Les Chaput s'assurent de garder le contact malgré la distance qui les sépare. «On se parle chaque jour, puisqu'il est blessé en ce moment. À mes débuts, il m'expliquait comment la ligue fonctionnait», se souvient le 62 des Cats. «Je lui parle souvent, surtout après ses parties et je lui demande comment ça c'est passé pour lui. Sinon, on discute généralement de tout et de rien», souligne Stefan.

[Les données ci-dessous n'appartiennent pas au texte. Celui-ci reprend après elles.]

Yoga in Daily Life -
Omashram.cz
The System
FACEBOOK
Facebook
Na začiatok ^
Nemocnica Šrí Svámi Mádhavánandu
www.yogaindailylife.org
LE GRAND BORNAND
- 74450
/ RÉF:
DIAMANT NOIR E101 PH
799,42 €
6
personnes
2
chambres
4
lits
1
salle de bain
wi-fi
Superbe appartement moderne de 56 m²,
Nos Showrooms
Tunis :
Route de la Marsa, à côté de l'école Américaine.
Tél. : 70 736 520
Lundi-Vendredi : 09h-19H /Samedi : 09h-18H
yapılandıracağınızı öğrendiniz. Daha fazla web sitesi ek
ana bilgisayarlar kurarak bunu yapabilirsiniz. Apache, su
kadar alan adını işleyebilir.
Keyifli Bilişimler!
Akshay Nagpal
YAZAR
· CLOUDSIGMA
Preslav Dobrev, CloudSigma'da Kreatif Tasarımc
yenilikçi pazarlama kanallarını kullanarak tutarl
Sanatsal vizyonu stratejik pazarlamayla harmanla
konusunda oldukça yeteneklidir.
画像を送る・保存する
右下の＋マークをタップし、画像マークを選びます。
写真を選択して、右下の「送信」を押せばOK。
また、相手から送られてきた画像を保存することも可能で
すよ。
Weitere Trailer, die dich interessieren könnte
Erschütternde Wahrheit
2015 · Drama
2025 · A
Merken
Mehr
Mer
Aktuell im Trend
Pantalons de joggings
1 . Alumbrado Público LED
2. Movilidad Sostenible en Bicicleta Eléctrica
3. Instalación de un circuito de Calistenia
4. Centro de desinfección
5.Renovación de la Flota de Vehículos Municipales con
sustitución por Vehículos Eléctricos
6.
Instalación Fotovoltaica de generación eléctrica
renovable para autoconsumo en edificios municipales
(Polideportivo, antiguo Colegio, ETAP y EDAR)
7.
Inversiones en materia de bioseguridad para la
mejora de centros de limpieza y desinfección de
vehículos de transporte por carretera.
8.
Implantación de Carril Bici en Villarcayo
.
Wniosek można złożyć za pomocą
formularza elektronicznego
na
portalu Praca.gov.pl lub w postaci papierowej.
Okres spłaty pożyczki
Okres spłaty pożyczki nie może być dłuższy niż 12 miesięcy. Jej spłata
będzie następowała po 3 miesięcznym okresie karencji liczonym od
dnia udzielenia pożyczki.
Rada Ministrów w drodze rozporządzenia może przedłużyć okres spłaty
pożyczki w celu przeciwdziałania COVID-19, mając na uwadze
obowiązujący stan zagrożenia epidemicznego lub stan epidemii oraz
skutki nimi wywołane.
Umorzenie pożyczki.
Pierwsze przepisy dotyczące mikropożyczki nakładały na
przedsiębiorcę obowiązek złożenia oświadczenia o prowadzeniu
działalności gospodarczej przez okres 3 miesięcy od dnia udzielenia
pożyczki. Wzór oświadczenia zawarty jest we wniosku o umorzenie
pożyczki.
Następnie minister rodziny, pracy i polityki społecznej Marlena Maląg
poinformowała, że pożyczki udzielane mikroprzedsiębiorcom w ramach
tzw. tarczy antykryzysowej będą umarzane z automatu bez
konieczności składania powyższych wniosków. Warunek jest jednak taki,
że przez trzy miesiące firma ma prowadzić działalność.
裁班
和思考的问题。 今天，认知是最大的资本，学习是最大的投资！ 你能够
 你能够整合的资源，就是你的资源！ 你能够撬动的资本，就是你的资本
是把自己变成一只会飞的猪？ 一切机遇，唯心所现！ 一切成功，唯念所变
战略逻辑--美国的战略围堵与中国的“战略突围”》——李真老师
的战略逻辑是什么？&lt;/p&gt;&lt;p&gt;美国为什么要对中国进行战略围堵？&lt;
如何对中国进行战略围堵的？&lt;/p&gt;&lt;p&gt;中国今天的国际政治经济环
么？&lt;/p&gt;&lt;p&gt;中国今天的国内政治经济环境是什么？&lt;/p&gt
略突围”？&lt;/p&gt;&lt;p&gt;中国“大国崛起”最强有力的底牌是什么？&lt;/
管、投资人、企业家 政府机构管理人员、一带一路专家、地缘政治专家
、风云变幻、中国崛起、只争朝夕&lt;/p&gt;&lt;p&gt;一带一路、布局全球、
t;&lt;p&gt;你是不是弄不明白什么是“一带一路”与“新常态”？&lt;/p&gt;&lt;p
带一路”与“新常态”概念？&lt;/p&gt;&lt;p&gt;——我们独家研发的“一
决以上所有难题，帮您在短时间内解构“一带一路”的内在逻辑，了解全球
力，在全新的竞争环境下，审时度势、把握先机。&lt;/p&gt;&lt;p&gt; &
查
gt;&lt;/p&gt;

L'expérience unique de la Coupe Memorial
Dans le circuit Courteau, Stefan Chaput a laissé sa marque, jouant quatre saisons pour les Maineiacs de Lewiston, participant à la Coupe Memorial de Vancouver aux côtés de David Perron et Jonathan Bernier en 2006-07. «Je lui ai dit que la Coupe Memorial est probablement un des meilleurs moments qu'il va vivre en tant que joueur de hockey. La cérémonie d'ouverture, le nombre de partisans à chaque match et l'ambiance du tournoi ont fait de mon expérience à Vancouver, malgré la défaite, quelque chose d'inoubliable», mentionne Stefan.

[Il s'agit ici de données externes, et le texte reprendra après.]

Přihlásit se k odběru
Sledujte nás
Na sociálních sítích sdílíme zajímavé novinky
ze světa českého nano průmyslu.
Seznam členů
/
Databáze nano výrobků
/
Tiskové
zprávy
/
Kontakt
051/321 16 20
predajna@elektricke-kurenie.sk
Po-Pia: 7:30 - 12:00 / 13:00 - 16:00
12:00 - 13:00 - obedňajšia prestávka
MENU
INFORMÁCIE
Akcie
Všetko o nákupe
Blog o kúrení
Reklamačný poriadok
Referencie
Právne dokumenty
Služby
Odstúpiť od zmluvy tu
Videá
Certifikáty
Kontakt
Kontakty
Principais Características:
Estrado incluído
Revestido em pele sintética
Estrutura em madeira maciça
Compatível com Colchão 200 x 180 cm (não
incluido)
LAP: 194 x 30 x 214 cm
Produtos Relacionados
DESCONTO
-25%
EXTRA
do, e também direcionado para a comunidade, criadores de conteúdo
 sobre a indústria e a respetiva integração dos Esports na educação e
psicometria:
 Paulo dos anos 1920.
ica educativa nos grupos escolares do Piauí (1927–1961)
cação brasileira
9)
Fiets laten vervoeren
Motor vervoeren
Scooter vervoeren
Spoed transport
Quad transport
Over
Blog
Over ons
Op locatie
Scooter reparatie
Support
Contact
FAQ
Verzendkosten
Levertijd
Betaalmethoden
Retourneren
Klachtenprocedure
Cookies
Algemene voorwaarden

Pour bien préparer son frère au défi qui l'attendra en mai, Stefan Chaput a pris le temps de lui expliquer l'adversité qu'il devra affronter. «Rester en santé est certainement un aspect difficile durant le tournoi. Tu viens de finir les séries éliminatoires et le tournoi arrive tout de suite. Chaque match compte, tu ne peux pas te permettre de prendre un "shift off"», souligne l'espoir des Bruins de Boston.
Réunis dans le futur ?
Même s'ils sont très talentueux, les deux frères ont de la difficulté à déterminer le meilleur joueur sur la glace ? «Il est à 6'00, alors au niveau de la grandeur, c'est à mon avantage. En vrai, on ne s'est jamais vraiment posé la question», admet Michael, un sourire en coin. Un peu à l'image des frères Sedin à Vancouver ou Saulnier dans la LHJMQ, les Chaput pourraient un jour jouer pour la même équipe, ce qu'ils n'ont malheureusement pas eu la chance de faire à Lewiston. «On ne sait jamais ce qui pourrait arriver. S'il y a un échange, on pourrait se retrouver dans la même équipe», affirme le plus jeune.